▶ _Work order_
Please copy the leading lines of the entries below exactly, concluding with the line in which "22: (177, 176)" occurs.

Segment Start: Data shown

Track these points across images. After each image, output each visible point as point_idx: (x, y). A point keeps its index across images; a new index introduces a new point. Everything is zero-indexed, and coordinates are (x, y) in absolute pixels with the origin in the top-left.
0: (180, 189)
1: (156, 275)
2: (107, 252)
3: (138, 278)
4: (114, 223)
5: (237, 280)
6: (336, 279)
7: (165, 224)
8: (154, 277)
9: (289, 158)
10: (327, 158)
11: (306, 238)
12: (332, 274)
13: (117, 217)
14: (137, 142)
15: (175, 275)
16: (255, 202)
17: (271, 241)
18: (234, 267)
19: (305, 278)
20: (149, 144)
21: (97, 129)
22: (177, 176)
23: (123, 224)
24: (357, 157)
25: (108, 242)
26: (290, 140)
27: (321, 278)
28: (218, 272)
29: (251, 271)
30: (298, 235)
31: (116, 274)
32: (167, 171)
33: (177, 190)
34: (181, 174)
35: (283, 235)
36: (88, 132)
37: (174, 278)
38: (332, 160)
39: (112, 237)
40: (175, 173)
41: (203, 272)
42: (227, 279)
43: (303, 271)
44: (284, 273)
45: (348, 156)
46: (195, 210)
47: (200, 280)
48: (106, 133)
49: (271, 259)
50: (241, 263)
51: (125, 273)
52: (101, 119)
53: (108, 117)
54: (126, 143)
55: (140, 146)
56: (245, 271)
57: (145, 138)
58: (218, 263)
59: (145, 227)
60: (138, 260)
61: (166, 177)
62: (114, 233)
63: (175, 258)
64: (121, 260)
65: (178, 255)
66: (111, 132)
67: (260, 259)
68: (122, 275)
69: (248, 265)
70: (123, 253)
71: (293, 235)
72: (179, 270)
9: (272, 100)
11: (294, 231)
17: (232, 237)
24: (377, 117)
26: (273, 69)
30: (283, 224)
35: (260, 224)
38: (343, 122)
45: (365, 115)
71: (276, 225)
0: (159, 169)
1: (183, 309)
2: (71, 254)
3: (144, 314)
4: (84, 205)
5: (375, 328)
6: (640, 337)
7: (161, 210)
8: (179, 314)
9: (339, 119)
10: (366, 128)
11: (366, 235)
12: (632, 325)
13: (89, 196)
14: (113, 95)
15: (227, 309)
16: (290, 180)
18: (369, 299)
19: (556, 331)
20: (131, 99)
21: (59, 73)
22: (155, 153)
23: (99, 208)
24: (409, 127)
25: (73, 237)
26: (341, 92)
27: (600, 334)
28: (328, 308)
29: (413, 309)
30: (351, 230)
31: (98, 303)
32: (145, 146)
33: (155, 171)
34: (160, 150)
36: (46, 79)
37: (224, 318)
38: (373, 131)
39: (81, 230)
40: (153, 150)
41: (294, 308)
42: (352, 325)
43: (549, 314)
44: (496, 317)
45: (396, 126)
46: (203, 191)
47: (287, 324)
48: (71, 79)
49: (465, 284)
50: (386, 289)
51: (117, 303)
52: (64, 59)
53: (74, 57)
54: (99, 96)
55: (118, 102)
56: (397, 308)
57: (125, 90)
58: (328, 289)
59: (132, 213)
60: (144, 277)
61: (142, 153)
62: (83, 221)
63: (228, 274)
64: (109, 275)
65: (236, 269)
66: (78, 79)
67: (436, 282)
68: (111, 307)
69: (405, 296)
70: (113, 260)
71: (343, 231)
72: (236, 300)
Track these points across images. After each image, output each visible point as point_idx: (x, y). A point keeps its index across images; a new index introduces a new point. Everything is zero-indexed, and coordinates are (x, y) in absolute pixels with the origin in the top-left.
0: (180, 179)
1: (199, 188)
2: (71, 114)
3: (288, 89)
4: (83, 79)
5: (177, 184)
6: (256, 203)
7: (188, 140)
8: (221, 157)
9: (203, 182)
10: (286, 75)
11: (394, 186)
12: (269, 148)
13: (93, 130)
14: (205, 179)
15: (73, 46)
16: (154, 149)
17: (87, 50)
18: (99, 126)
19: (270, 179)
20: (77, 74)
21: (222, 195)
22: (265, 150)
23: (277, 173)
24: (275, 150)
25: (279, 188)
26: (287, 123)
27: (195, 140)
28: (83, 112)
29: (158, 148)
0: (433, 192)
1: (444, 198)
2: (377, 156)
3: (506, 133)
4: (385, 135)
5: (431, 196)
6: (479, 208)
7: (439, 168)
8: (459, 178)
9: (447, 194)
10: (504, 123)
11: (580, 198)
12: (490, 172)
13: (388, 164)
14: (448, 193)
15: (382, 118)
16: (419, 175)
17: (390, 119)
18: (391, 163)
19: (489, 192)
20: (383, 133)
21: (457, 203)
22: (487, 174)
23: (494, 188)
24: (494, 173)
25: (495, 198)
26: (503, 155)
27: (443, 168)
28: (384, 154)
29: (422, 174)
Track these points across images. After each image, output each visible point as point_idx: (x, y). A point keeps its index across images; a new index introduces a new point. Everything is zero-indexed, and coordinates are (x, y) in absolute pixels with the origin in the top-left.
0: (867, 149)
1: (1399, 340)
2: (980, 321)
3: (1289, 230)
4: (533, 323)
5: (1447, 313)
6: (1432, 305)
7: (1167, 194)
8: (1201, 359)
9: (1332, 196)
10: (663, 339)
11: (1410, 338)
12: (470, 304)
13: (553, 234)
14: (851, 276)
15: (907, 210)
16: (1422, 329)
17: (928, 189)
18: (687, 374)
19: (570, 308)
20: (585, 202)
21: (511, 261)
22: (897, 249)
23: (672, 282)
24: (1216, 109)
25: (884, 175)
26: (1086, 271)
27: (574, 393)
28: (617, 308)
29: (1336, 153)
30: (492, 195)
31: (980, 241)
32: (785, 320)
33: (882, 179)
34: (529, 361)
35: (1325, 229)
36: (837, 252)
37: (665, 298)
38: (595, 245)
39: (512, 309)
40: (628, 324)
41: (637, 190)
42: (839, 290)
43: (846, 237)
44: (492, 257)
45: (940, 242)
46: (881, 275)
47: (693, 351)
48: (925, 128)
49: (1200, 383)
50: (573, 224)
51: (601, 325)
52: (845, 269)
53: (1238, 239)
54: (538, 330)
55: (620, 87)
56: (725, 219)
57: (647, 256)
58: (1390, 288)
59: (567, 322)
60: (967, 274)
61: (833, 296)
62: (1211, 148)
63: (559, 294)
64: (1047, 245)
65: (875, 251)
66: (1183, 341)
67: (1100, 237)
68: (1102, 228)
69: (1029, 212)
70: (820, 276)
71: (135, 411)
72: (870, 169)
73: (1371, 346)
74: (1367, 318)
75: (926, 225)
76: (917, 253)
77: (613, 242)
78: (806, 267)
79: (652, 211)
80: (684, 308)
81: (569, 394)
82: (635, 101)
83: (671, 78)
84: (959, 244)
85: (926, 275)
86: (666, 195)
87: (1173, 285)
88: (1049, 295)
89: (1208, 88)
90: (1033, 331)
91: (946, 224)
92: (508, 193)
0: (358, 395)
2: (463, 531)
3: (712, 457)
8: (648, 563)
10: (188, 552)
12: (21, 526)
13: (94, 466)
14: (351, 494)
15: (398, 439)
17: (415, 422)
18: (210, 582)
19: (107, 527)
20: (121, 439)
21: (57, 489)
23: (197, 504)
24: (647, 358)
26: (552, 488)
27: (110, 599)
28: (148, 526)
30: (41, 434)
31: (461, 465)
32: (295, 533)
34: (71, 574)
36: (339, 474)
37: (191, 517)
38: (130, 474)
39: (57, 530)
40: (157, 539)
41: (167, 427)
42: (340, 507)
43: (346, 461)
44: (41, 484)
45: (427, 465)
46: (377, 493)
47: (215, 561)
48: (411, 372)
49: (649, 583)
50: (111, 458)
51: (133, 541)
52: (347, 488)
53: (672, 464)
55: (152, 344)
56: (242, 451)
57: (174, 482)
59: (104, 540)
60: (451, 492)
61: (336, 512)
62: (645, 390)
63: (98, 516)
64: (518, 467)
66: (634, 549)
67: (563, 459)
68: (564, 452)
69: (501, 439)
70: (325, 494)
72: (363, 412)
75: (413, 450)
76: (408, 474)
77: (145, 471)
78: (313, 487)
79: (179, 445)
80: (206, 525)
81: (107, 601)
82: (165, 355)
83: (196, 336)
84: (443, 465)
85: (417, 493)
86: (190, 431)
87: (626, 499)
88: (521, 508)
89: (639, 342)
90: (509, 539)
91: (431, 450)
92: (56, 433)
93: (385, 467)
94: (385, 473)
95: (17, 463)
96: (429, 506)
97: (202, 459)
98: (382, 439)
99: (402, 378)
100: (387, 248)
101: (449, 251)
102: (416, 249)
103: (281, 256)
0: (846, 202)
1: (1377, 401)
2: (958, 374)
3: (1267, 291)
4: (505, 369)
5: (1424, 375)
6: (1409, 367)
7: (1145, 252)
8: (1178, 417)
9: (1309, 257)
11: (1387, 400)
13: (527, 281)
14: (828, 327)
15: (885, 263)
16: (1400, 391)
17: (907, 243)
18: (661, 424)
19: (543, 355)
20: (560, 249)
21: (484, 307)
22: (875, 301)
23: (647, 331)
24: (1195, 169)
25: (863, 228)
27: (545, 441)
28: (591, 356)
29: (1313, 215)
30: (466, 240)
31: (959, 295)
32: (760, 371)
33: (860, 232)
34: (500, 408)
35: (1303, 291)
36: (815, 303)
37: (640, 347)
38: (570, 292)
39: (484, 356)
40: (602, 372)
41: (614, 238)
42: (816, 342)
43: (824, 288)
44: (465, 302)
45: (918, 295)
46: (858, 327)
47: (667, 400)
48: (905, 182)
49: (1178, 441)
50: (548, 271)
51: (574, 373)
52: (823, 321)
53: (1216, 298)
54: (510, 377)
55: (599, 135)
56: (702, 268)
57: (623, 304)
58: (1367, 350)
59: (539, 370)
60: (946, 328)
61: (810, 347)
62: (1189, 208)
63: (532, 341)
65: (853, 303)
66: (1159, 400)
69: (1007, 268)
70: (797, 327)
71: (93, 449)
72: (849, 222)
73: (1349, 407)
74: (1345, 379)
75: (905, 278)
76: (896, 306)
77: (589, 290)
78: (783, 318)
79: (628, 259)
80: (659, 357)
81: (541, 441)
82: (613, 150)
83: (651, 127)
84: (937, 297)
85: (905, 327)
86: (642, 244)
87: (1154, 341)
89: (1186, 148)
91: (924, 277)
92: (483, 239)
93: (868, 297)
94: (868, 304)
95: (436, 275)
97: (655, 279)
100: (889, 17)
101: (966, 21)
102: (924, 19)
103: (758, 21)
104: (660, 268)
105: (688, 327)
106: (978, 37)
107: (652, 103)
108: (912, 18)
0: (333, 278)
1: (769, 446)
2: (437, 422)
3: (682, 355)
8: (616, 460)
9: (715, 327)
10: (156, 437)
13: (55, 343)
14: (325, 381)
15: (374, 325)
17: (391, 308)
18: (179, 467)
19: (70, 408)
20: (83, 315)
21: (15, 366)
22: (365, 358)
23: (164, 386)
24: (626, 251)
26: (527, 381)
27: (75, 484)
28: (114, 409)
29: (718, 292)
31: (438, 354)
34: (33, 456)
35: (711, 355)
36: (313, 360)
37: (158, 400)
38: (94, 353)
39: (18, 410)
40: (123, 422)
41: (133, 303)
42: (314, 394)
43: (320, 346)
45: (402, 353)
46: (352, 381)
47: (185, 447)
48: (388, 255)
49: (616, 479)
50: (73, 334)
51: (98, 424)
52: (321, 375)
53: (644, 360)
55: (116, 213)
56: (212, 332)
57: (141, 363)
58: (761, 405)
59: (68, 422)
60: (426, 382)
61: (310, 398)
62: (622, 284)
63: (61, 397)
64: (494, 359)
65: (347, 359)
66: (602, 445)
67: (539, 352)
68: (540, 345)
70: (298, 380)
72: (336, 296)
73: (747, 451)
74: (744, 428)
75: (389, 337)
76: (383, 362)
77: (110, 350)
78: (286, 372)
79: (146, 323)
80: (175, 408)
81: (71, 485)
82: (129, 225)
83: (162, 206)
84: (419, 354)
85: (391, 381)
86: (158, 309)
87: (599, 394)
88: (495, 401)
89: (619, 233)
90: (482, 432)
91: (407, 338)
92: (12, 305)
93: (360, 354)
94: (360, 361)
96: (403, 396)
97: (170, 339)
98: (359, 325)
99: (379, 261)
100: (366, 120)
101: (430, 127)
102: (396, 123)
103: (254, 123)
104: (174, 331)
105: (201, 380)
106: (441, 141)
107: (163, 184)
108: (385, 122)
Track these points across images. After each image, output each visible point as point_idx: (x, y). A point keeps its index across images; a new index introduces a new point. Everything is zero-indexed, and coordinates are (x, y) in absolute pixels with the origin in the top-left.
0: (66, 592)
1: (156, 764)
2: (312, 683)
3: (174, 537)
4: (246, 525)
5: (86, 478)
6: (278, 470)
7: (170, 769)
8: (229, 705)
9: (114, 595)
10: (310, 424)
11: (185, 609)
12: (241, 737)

Segment End: Data shown

▶ _Reply to the exercise_
Track these points across images. After each image, output each visible point as point_idx: (x, y). A point keeps its index across images; a new index introduces a new point. Everything is zero-indexed, and coordinates are (x, y) in absolute pixels with the origin in the top-left.
0: (180, 189)
1: (156, 275)
2: (107, 252)
3: (138, 278)
4: (114, 223)
5: (237, 280)
6: (336, 279)
7: (165, 224)
8: (154, 277)
9: (289, 158)
10: (327, 158)
11: (306, 238)
12: (332, 274)
13: (117, 217)
14: (137, 142)
15: (175, 275)
16: (255, 202)
17: (271, 241)
18: (234, 267)
19: (305, 278)
20: (149, 144)
21: (97, 129)
22: (177, 176)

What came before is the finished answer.